_Given passage_
Legenda: Oxford, 2011
£45.00 ($89.50 US)  Hardback  222pp
ISBN: 978-1-906540-74-6


The Unification of Italy in 1870 heralded a period of unprecedented change. While successive Liberal governments pursued imperial ventures and took Italy into World War One on the Allied side, on the domestic front technological advance, the creation of a national transport network, the expansion of state education, internal migration to cities and the rise of political associations all contributed to the rapid expansion of the print industry and the development of new and highly diversified reading publics.

Drawing on publishers’ archives, letters, diaries, and printed material, this book provide the most up-to-date research into the printed media — books, magazines and journals — in Italy between 1870 and 1914. With essays on publishers and reading communities, the professionalization of the role of journalist and writer, children’s literature, book illustrations, and printed media in colonial territories among others, this book is intended for those with interests in cultural production and consumption and questions of nation-formation and nationhood in and outside Italy.

Ann Hallamore Caesar is Professor of Italian at the University of Warwick. She has worked extensively on the literature of nineteenth and early twentieth Italy, most recently the co-authored Modern Italian Literature since 1690. A Cultural History (Polity Press: 2007) and she is currently working on the rise of the modern novel in eighteenth century Venice.

Lines drawn from a collection
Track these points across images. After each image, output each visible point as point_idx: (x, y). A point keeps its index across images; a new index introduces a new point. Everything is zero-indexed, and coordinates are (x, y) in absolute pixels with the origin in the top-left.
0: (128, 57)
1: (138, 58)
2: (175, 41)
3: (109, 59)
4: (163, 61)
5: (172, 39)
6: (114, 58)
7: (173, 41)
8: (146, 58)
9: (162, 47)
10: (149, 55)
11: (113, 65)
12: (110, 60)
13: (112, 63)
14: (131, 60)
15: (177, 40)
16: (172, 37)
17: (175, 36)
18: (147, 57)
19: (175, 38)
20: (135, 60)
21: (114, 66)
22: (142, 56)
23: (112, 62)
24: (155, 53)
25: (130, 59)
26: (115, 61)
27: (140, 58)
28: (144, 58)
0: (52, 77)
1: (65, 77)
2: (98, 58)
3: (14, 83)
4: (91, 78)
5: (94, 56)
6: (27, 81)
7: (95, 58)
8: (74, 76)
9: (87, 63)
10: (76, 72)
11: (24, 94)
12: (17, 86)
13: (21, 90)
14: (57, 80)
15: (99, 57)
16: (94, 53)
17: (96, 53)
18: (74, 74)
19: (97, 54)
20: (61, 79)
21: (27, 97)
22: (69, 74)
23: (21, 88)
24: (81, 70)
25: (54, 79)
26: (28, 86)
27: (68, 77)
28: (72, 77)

_Work task 1_
In the book description, what post does Ann Hallamore Caesar hold?
_Work task 2_
Extend the book description on Italian print culture with the passage that would come next.
These lines have no connection to the book description.

_Output 1_
She is Professor of Italian at the University of Warwick.

_Output 2_
Gabriella Romani is Associate Professor of Italian at Seton Hall University. She is the co-editor of Writing to Delight: Nineteenth-Century Short Stories by Italian Women (U. of Toronto Press, 2007); and editor of Edith Bruck, Letter to My Mother (MLA Text and Translation Series, 2006) She is currently completing a book on Nineteenth-Century Postal Culture.

With the contributions:

Ann Hallamore Caesar, Gabriella Romani — Introduction
John Davis — Media, Markets and Modernity: The Italian Case, 1870–1915
Maria Grazia Lolla — Reader/Power: The Politics and Poetics of Reading in Post-Unification Italy
Joseph Luzzi — Verga Economicus: Language, Money, and Identity in I Malavoglia and Mastro-don Gesualdo
Olivia Santovetti — The Cliché of the Romantic Female Reader and the Paradox of Novelistic Illusion: Federico De Roberto’s L’Illusione (1891)
Francesca Billiani — Intellettuali militanti, funzionari e tecnologici, etica ed estetica in tre riviste fiorentine d’inizio secolo: Il Regno, La Voce, e Lacerba (1903–1914)
Luca Somigli — Towards a Literary Modernity all’italiana: A Note on F. T. Marinetti’s Poesia
Silvia Valisa — Casa editrice Sonzogno. Mediazione culturale, circuiti del sapere ed innovazione tecnologica nell’Italia unificata (1861–1900)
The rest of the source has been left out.